Asunción: Der Kandidat für den Stadtrat von Asunción auf der Liste 1, Enrique Wagener, stellte seine Vorschläge vor und setzte dabei die Abschaffung der kommunalen Bürokratie durch den Einsatz von Technologie als Hauptschwerpunkt.
Wagener, der als Rechtsanwalt und Immobilienentwickler tätig ist, hob die Figur des Bürgermeisterkandidaten Camilo Pérez hervor. Dieser verkörpere ein Macher-Profil aus dem Sport- und Infrastrukturbereich.
In der Sendung “Así son las cosas“ auf 970 AM und dem Sender GEN erklärte der Stadtratskandidat: „Die Stadtverwaltung hat sich zu einer reinen Einnahmebehörde entwickelt und erbringt für die mehr als 250.000 Steuerzahler keine qualitativ hochwertigen Dienstleistungen mehr. Unsere erste Verordnung wird der Vorschlag ’Papierloses Rathaus‘ und die vollständige Digitalisierung sein, damit eine Lizenz oder Gewerbegenehmigung innerhalb von 24 bis 72 Stunden über das Handy ausgestellt werden kann.“
Als Vorgeschmack auf seinen Modernisierungsplan erläuterte Wagener die Funktionsweise von MapeAsu, einer Web-Anwendung, die keinen Download erfordert und es Anwohnern ermöglicht, städtische Probleme in Echtzeit zu geolokalisieren und zu melden.
Er erklärte, dass Bürger mit dieser Option ein Foto machen können, wenn sie auf die Straße gehen, um Schlaglöcher, wilde Müllkippen oder vernachlässigte Plätze zu melden. Die Plattform leitet die Beschwerde automatisch an die zuständigen Abteilungen weiter (Asphaltwerk, Stadtreinigung oder Grünflächen).

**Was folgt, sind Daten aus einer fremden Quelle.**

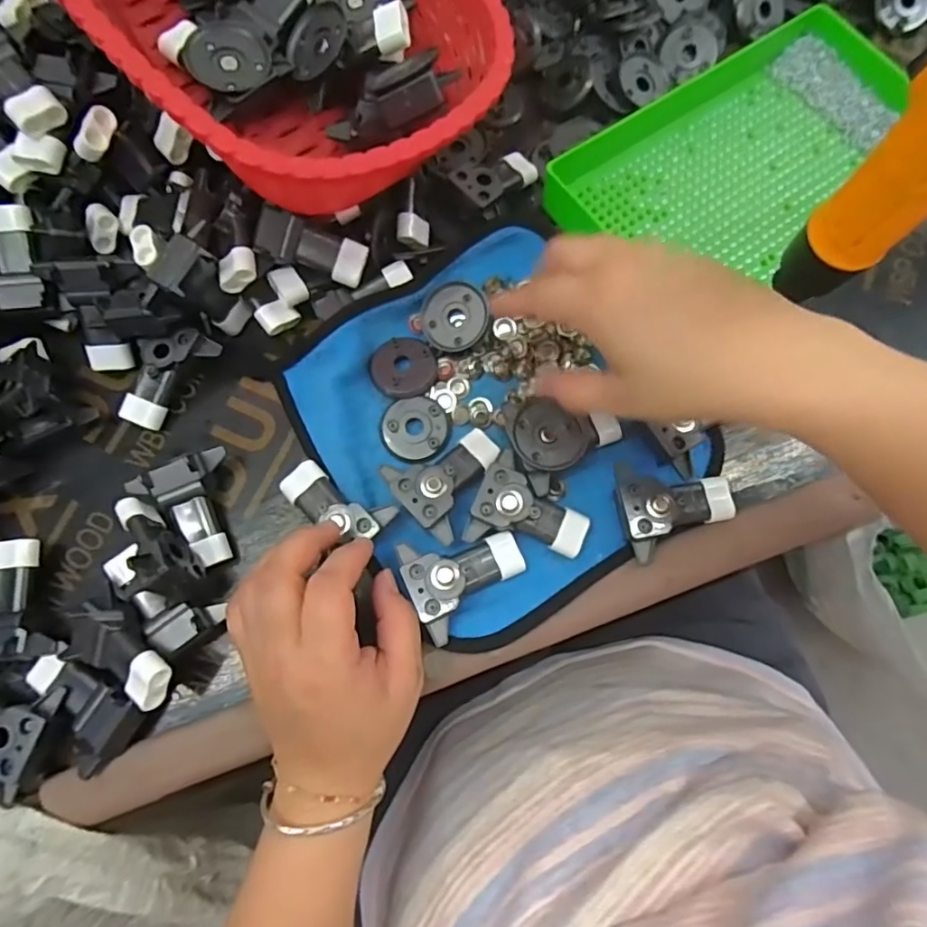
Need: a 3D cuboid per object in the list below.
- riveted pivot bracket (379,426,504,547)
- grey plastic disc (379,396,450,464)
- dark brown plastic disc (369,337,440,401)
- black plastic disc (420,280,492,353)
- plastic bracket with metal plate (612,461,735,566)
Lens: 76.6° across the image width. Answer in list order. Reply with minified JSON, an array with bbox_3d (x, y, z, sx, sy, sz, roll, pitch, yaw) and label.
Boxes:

Die Erfassung georeferenzierter Daten werde es der Stadtverwaltung ermöglichen, die tatsächlichen Prioritäten jedes Stadtviertels zu kartieren.
Bei seinen Rundgängen vor Ort mit Kleingewerbetreibenden, Unternehmern und Nachbarschaftskommissionen identifizierte der Kandidat die übermäßigen Verzögerungen bei der Genehmigung von Bauplänen und der Erteilung von Gewerbelizenzen als die größten Hindernisse für die lokale Wirtschaft.
Um dieser Situation entgegenzuwirken, schlägt Wagener die Umsetzung des Gesetzes für kleine und mittlere Unternehmen (KMMU) vor, die Förderung von Mechanismen zur Vergabe von Mikrokrediten an kleine und mittlere Unternehmen in der Hauptstadt, ein Ende rein fiskalisch motivierter Strafgelder gegen Geschäfte samt Gewährung von Fristen vor Sanktionen sowie die Einbindung einer Flotte von 10 internen Bussen zur Verbesserung der Anbindung zwischen den Stadtvierteln.
Blickend auf das politische Szenario hob der Kandidat der Liste 1 den Zusammenhalt der Colorado-Partei rund um das Projekt von Camilo Pérez hervor und stellte diese Einheit der Zersplitterung der Opposition in der Hauptstadt gegenüber.
„Wir legen Vorschläge für Verwaltung und Infrastruktur vor, während die Opposition lediglich versucht, den Wahlkampf mit persönlichen Angriffen zu polarisieren. Auf dieses Spiel lassen wir uns nicht ein; wir arbeiten weiter in den Bañados, in den Stadtvierteln und mit den jungen Menschen, die auf einen echten Wandel vertrauen“, betonte Wagener abschließend.